Agonists of invariant natural killer T (iNKT) cells — such as the glycolipid α-galactosylceramide — can protect against cancer, largely through interferon-γ-dependent mechanisms. O'Konek and colleagues describe a new mechanism for inducing iNKT cell-dependent antitumour responses in mice that involves β-mannosylceramide. This mechanism was nitric oxide- and tumour necrosis factor-dependent and largely interferon-γ-independent. Moreover, subtherapeutic doses of β-mannosylceramide and α-galactosylceramide synergized to protect mice against tumour formation.

Neurodegenerative disease

PKCɛ activation prevents synaptic loss, Aβ elevation and cognitive defects in Alzheimer's disease transgenic mice Hongpaisan, J., Sun, M.-K. & Alkon, D. L. J. Neurosci. 31, 630–643 (2011)

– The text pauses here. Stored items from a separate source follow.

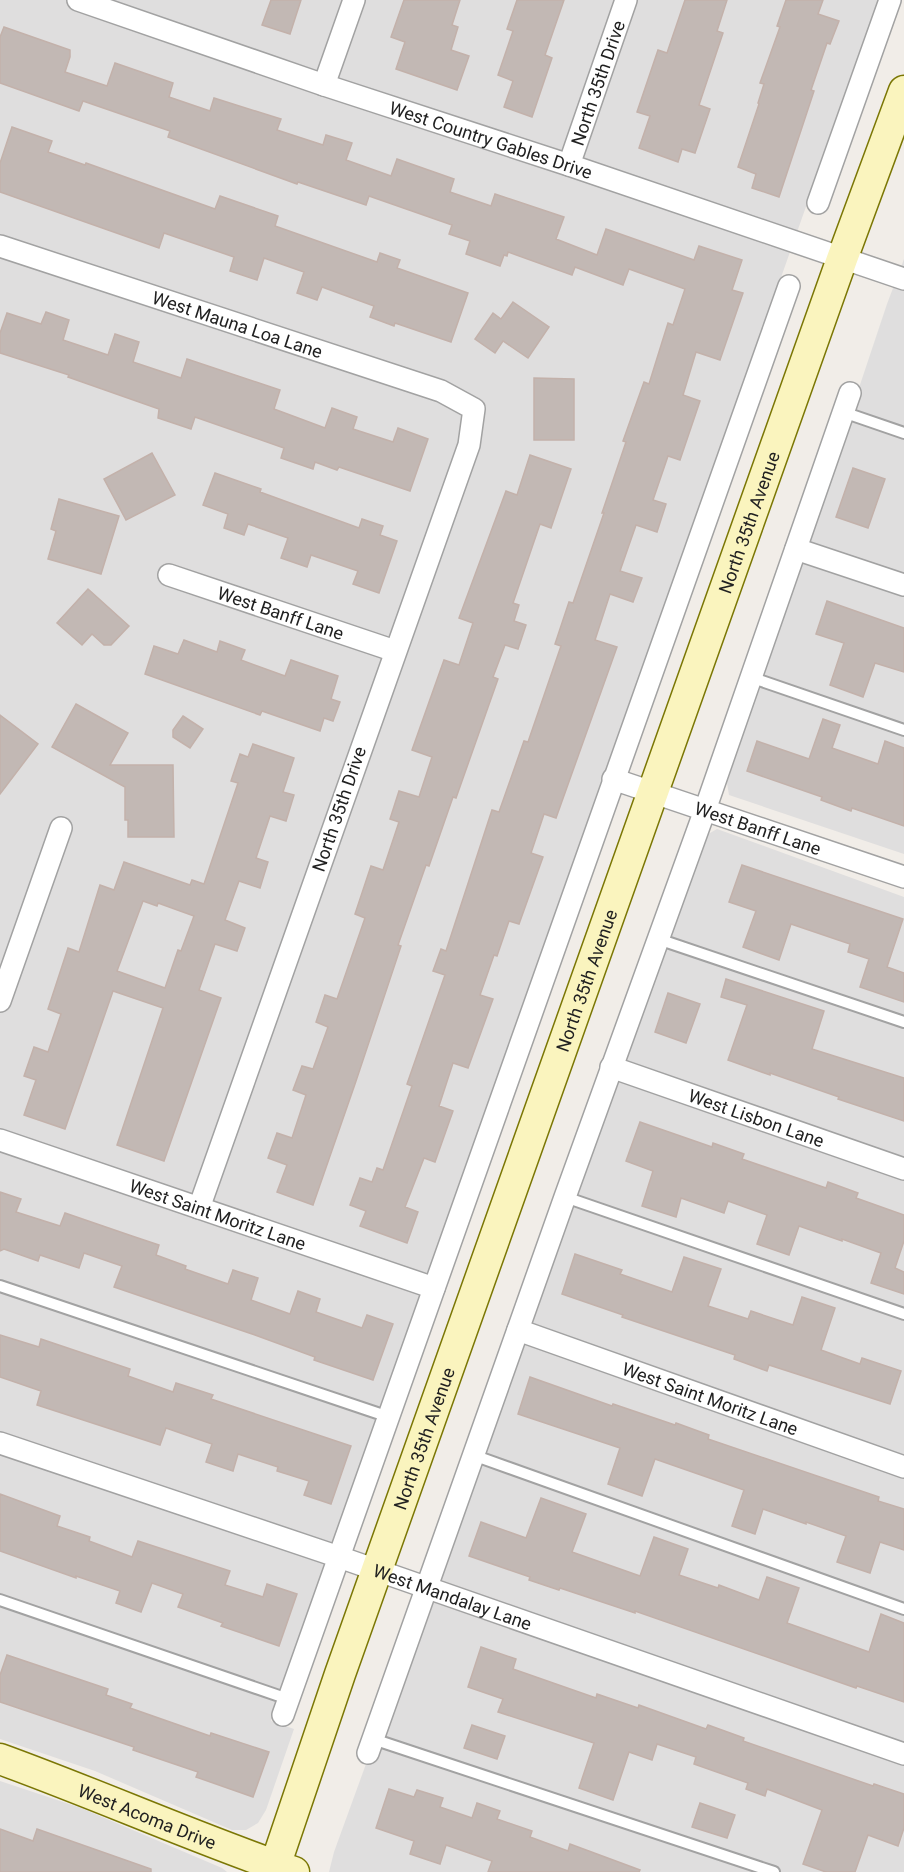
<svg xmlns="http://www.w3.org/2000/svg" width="904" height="1872" font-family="Roboto,sans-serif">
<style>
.residential{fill:#dfdede}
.building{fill:#c2b8b4;stroke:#c3b1aa;stroke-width:1.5;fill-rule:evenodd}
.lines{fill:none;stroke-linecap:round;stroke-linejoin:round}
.lane-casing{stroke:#a2a2a2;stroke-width:14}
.street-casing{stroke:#a2a2a2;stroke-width:24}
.secondary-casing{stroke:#7b7705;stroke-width:33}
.lane{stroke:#fff;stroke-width:10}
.street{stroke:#fff;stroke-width:21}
.secondary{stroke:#faf4be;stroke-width:30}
.labels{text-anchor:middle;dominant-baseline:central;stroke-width:4.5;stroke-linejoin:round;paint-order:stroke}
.street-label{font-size:18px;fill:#212121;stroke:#fff}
</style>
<rect width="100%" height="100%" fill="#f1ede8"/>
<g class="residential">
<polygon points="0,0 879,0 271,1721 294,1729 266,1810 258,1823 246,1830 232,1830 95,1771 0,1739"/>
<polygon points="904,259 904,854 729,795 727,783 887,304"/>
<polygon points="717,829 904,897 904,1872 329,1872 334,1852 703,837"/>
<polygon points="0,1781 81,1808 222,1868 227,1872 0,1872"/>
</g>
<g class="building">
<polygon points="271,0 301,0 290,34 262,25"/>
<polygon points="404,0 460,0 452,25 458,27 451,50 469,56 457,90 396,69 405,42 391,37"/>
<polygon points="517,0 564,0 545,55 552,58 532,117 504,107 513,81 498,75 513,31 507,29"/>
<polygon points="685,0 727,0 717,31 723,33 699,105 710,109 695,153 682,149 678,162 639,148 650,116 637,112 658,50 667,53"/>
<polygon points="786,0 823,0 818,14 839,21 830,44 827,43 811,90 814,91 779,197 752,188 756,174 738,167 759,104 758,103 764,84 760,83 780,27 777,26"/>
<polygon points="4,27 70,50 70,57 65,72 107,86 115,63 173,83 169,97 210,111 214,98 281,119 277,130 323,145 326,135 352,143 346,160 391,176 397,159 454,179 450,192 491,206 495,194 564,217 556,239 597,255 606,229 694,260 699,246 742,260 732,290 743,293 720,360 696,352 683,395 700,401 680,460 668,456 653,500 666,504 657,532 636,525 620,571 642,578 633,602 610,594 595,640 617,647 556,818 544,814 531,853 543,857 519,924 509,921 497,956 494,955 480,995 493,999 468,1068 453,1063 439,1106 453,1111 435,1162 424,1158 405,1207 418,1212 407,1243 360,1226 366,1211 350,1205 360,1178 372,1182 377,1168 383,1170 412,1086 407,1084 445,975 433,971 441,949 446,951 492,810 499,812 524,741 528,742 561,646 555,644 569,602 573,603 604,513 602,513 626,442 623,441 644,382 649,384 668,323 673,325 685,289 629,269 623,285 575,267 572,275 508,252 507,256 504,255 500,266 466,254 470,241 449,234 452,225 369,196 366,205 298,182 297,184 168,137 170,131 83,101 79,111 0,83 0,37"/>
<polygon points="12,127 52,141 48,152 85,165 86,163 215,209 220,196 278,216 275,226 377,262 380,253 400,260 397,268 468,293 451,342 395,323 394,326 370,317 374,306 322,287 317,300 297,293 304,272 264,258 257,280 230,271 234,257 164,233 159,248 0,192 0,163"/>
<polygon points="513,302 549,327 528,358 503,341 495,353 475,339 493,313 501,319"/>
<polygon points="46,312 69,320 63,340 108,355 115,334 139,342 133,362 181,378 187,359 280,390 274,409 325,428 332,408 357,417 353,429 393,442 398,428 428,439 410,491 339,467 337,470 315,462 313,469 281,458 284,448 195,417 191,429 158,418 159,409 68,377 69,375 0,353 0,333 7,313 41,324"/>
<polygon points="534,378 574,379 574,440 534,440"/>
<polygon points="152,453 175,495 126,520 104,479"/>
<polygon points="530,455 571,469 551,528 540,524 513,603 519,605 514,621 526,625 518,649 505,645 493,677 498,679 456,798 453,797 429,866 426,865 398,945 401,946 355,1084 313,1205 277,1192 287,1165 268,1158 277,1133 292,1138 306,1095 293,1090 302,1066 313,1069 328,1027 316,1022 325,995 337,999 365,918 355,914 371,866 383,870 399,822 390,819 399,791 419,797 432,757 412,750 444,660 459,665 473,623 459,618 506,491 517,495"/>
<polygon points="853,468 885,479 868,528 836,517"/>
<polygon points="215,473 261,489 260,492 359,528 362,519 383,526 380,535 397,541 379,593 353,584 358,571 311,555 307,567 281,558 288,538 248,524 244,535 224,528 228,514 203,505"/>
<polygon points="59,499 119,516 101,574 48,559 56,531 51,529"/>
<polygon points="88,589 129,626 111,645 104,645 92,634 82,645 57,623"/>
<polygon points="827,601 904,628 904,672 875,663 863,697 830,685 844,643 816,634"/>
<polygon points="184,640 217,652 220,641 245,650 241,660 285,676 291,660 338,676 331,699 340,702 333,721 324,718 320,731 262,711 260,715 145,674 154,646 178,654"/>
<polygon points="76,704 128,733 110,765 173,765 174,837 128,837 128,820 125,820 125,787 52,747"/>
<polygon points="0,715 38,744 0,794"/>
<polygon points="183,716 203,729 190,748 173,737 173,730"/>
<polygon points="823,719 840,725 832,748 878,764 885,741 904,748 904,826 852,808 851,811 821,800 822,797 747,771 757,741 809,759"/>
<path d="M253 744 294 758 283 792 294 795 286 821 270 816 256 858 268 862 260 888 239 881 225 920 245 928 237 951 215 944 199 990 221 998 164 1161 117 1145 163 1008 113 991 65 1129 24 1115 36 1080 24 1076 34 1047 48 1052 61 1014 48 1009 68 948 79 952 100 885 114 890 124 862 190 885 192 880 204 884 238 783 231 781 240 754 248 757ZM143 901 157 906 158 903 194 916 181 951 178 950 165 988 117 971Z"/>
<polygon points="742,865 903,919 887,967 904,973 904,1002 860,987 869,959 848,952 850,944 791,924 779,960 743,947 756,911 729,902"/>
<polygon points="726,979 824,1011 812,1049 904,1078 904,1121 838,1099 839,1097 770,1073 770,1075 728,1060 747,1005 721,997"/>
<polygon points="668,993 700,1004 686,1043 655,1032"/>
<polygon points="640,1122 712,1147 713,1143 744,1154 742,1159 826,1188 828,1182 858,1193 856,1198 904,1215 904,1241 895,1268 904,1272 904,1294 871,1283 881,1253 842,1239 842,1241 799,1226 789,1255 757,1244 767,1215 728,1201 724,1213 681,1198 676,1217 642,1206 653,1171 626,1161"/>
<polygon points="0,1192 21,1199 16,1212 60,1226 65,1213 132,1236 159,1245 156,1255 186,1266 185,1269 228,1284 233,1270 258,1278 251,1300 290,1314 298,1291 320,1299 316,1312 362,1328 367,1315 393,1324 373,1380 314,1360 315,1357 255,1335 114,1287 122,1266 84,1253 79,1268 40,1255 38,1261 4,1249 0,1251"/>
<polygon points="575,1254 622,1270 620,1274 672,1292 684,1257 721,1269 708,1306 748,1319 751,1311 793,1325 802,1297 835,1308 821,1350 860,1364 862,1358 901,1371 890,1404 769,1365 767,1371 734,1359 735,1355 622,1317 623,1315 562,1294"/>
<polygon points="0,1335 39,1347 41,1339 130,1369 128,1376 173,1392 176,1383 213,1395 211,1399 351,1446 331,1504 304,1495 309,1481 277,1471 278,1467 238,1454 233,1471 206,1462 212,1444 166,1428 160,1445 37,1405 41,1391 0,1377"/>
<polygon points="530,1377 612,1406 613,1404 675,1425 676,1423 709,1435 708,1439 879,1497 878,1501 904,1509 904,1550 880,1542 870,1573 837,1562 846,1536 806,1522 806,1524 763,1509 755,1534 732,1526 744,1490 655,1459 642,1496 608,1484 620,1448 518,1414"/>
<polygon points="0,1494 60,1516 57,1526 90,1537 89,1541 132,1557 138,1541 230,1571 225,1585 263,1597 267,1584 297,1594 279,1646 221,1626 223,1623 178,1607 183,1594 152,1583 141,1612 116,1603 120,1591 76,1576 76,1578 0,1551"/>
<polygon points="541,1498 586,1514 572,1552 640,1576 654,1537 688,1549 679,1575 718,1588 719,1585 759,1600 767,1577 799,1588 787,1623 869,1652 881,1614 904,1623 904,1702 857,1686 856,1688 635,1611 635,1613 560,1588 559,1590 529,1580 530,1577 469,1556 481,1522 526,1538"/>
<polygon points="481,1647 516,1659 513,1669 596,1698 597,1694 638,1708 639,1705 706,1729 708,1725 744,1738 743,1741 873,1786 874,1784 904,1794 904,1828 898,1846 868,1835 855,1872 826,1872 803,1864 822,1810 767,1789 765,1796 746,1789 748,1783 694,1764 696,1757 657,1744 652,1760 629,1752 613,1800 579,1788 594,1743 498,1712 503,1699 468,1687"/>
<polygon points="7,1655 108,1689 106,1695 132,1704 130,1708 210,1736 211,1733 269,1752 253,1797 196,1777 198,1772 133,1750 134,1747 0,1702 0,1675"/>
<polygon points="472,1725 505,1736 497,1759 464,1748"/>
<polygon points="389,1789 414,1797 417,1790 443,1798 440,1807 472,1818 477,1803 500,1811 497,1819 532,1831 530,1837 568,1851 570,1844 640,1870 639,1872 488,1872 492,1861 446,1845 440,1864 410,1854 414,1841 376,1828"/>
<polygon points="700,1803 735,1815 727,1838 692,1827"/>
<polygon points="0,1829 33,1841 37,1829 151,1869 151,1872 0,1872"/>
</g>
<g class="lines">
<g class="lane-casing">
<g id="lane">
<polyline points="843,412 904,433"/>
<polyline points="750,677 904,730"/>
<polyline points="658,939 904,1022"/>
<polyline points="565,1197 904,1314"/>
<polyline points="0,1286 389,1417"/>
<polyline points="473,1455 904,1609"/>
<polyline points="0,1600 288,1699"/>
<polyline points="373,1739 774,1872"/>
</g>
</g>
<g class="street-casing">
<g id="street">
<path id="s1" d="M78 0 324 85 569 165 904 279"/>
<polyline points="324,85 354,0"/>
<path id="s2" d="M569 165 626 0"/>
<polyline points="818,203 890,0"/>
<path id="s3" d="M0 246 441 391 474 409 469 445 199 1208"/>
<polyline points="796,549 904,585"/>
<path id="s4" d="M169 575 395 651"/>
<path id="s5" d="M613 779 904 877"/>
<polyline points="0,1001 61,828"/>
<path id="s6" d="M611 1067 904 1169"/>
<path id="s7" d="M0 1140 434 1288"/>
<path id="s8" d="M518 1330 904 1467"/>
<path id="s9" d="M0 1443 339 1557 904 1754"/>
<polyline points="283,1715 789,286"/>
<polyline points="368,1753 565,1197 705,810 850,393"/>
</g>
</g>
<g class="secondary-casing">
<g id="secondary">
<path id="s10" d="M0 1759C99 1795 195 1838 294 1872"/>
<path id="s11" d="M273 1872 340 1674 842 259 904 91"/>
</g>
</g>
<use href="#lane" class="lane"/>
<use href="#street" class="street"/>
<use href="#secondary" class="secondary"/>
</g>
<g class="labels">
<g class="street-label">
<text stroke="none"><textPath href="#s2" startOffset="87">North 35th Drive</textPath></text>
<text stroke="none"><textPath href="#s1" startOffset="436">West Country Gables Drive</textPath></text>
<text stroke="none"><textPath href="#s3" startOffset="250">West Mauna Loa Lane</textPath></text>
<text stroke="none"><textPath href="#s11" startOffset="1431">North 35th Avenue</textPath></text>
<text stroke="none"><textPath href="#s4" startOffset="118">West Banff Lane</textPath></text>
<text transform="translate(339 809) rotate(-71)">North 35th Drive</text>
<text stroke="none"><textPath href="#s5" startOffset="153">West Banff Lane</textPath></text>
<text stroke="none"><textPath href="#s11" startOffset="945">North 35th Avenue</textPath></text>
<text stroke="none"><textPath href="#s6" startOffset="154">West Lisbon Lane</textPath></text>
<text stroke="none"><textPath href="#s7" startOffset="230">West Saint Moritz Lane</textPath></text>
<text stroke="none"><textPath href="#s8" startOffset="204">West Saint Moritz Lane</textPath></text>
<text stroke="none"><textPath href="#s11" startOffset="459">North 35th Avenue</textPath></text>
<text stroke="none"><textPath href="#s9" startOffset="478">West Mandalay Lane</textPath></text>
<text stroke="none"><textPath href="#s10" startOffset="158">West Acoma Drive</textPath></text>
</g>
</g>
</svg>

This study showed that decreases in levels of protein kinase Cɛ (PKCɛ) could provide a molecular basis for the correlation between synaptic loss and dementia that is seen in Alzheimer's disease (AD). In a transgenic mouse model of AD, a reduction in the levels of PKCɛ — an enzyme involved in synaptogenesis — occurs in association with the elevation of soluble amyloid-β protein, but before the appearance of amyloid plaques or neuronal loss. Treatment of mice with a PKCɛ activator prevented synaptic loss, amyloid plaque formation and cognitive deficits.

Biotechnology

Chemoproteomics profiling of HDAC inhibitors reveals selective targeting of HDAC complexes Bantscheff, M. et al. Nature Biotech. 23 Jan 2011 (doi:10.1038/nbt.1759)

The identification of selective histone deacetylase (HDAC) inhibitors may be hampered owing to assay methods that use recombinant enzymes. Bantscheff and colleagues used chemoproteomics — namely, affinity capture methods combined with quantitative mass spectrometry — to probe the interaction of HDAC inhibitors with their megadalton protein complex targets. Data obtained on the selectivity of HDAC inhibitors using this approach differed from existing data obtained using isolated recombinant enzymes, thus indicating an unexpected degree of selectivity of certain HDAC inhibitors.